The whole concept of psychopathology overlaps with moral reasoning and the question of community mores. It's a murky question whether when science categorizes things--species, health vs. not healthy, rational vs. not rational--it's not really engaged in pure science because these judgments do not involved "falsifiable hypotheses" but rather classification decisions that are more metaphysical in nature. That is, science informs them but the judgmetns are not properly speaking "science" with all that such a conclusion entails.

The moral judgments of mental health taxonomy are hidden within notions of "functioning." Mental health definitions must, by necessity, be social. The extreme view "I'm OK, You Suck" cannot work, because so many mentally ill people do not only deny that they have a problem, they think so long as they are happy with themselves--whether as serial killers, living in their own feces or whatever--then your problem with them is totally irrelevant.
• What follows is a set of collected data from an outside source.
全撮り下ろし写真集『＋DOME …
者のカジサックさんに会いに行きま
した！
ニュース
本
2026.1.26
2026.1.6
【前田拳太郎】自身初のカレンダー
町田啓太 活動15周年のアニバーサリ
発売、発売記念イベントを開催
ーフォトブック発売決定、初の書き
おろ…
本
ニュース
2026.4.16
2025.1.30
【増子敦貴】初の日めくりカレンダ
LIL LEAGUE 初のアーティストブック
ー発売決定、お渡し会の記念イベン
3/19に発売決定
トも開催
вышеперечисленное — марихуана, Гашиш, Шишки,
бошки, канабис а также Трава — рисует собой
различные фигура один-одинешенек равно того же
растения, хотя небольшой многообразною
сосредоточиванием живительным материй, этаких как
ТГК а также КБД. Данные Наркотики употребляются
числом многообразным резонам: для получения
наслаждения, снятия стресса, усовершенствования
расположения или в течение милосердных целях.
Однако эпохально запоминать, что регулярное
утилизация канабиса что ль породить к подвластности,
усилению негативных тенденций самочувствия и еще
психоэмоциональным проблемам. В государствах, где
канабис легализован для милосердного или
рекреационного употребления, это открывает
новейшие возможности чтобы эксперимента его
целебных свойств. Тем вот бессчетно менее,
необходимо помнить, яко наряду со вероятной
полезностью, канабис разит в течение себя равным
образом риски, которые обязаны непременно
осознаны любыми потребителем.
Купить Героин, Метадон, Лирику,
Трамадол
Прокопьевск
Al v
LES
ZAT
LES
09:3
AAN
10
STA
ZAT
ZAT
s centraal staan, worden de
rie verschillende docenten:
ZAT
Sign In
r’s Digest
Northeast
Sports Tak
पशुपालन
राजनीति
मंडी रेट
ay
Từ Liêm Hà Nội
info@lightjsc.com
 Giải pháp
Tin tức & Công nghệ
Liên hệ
There must be a community based notion of mental health that is also respectful of individual difference. That community-based notion must not draw a false distinction between "science" and pedestrian reasoning about morality and values, because any notion of functioning must take into account the needs of the community, of parents, of children, of spouses, and the like. The old regime of forced institutionalization was fraught with abuse; at the same time, the new system, embracing a value-neutral notion that even mental illness itself might just be another "lifestyle" is a problem too. It's a problem because, at the end of the day, we as a community won't tolerate certain things, and truly violent and selfish people who hurt others will be locked up, whether in a prison or a hospital.

Psychology must transcend its pretention that it is a hard science, at one and the same time misunderstanding its own methods and devaluing the kinds of reasoning about functioning found in traditional moral and religious settings. Psychology, to grow, must become more secure. In this sense, its advice to individuals is good advice for the profession itself: grow up, consider other ways of doing things, develop compassion, and learn from the meta-fact that men and women have had to consider the hows and whys of how one another tick since social life began.

Joan A. Conway

Again this is often a political matter in such states' as Texas, known for their faulty public policies.

carol smith

i do think that everybody deserves another chance in life.let us be reasonable.
............................
carol smith
Florida Drug Rehab

Michael F. Martin

No wonder fashion, music, and art were so funky in the '70s!

:-)

This is fascinating research. How have state government officials responded?